《MUMEI》

だけどこのままじゃなぁ。

ツンツン

ん? 何か後ろ髪が引かれている気が…。

グイグイ

…間違いない。

アイツはあたしの髪の毛をいじるのが、大好き。

今もHR中なのに、後ろから髪の毛を引っ張っている。

ここで大声を出すわけにも、リアクションを起こすつもりもないので、スルーする。

アイツも一応常識はある。
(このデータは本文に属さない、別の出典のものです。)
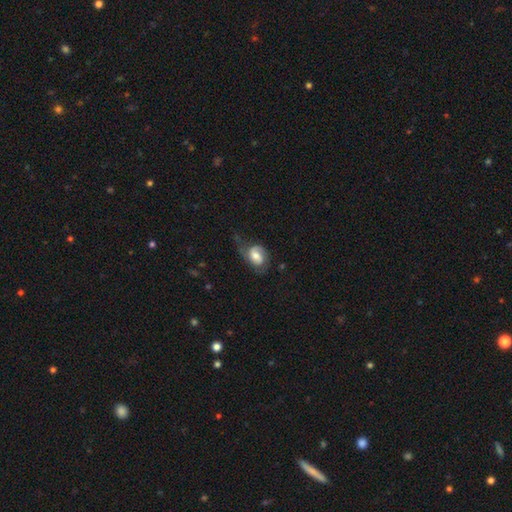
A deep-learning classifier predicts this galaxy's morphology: smooth-or-featured: featured or disk: 49% | smooth: 44% | star or artifact: 8%
  merging: none: 36% | major disturbance: 32% | minor disturbance: 29% | merger: 2%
いつもずっとかまってくるわけじゃない。

髪の毛を引っ張るのも、ほんの少しの力でだ。

決して強くはしない。

だからあたしもスルーできるんだけど…うっとおしいなぁ。

ストレスはブスブスとくすぶっている。

やがてHRが終わると、すぐに授業。

進学校なだけに、授業はすごくハード。

だから授業中だけは、アイツは何もしてこない。

代わりにお昼休みになると…。

「おっ、今日もキミの手作り?」

「そうだけど…。アンタはコンビニで買ったおにぎりとサンドイッチがあるでしょーが!」

お弁当を開けて、さあ食べよう!…とした時に、お弁当は取り上げられてしまった。

「交換しよーよ。ボク、キミの作るから揚げと出汁巻き卵、好きなんだよね」

「あたしも自分の好物だから、作って入れてんの! とっとと返してよ!」

手を伸ばすも、頭一つ分の差は大きい…。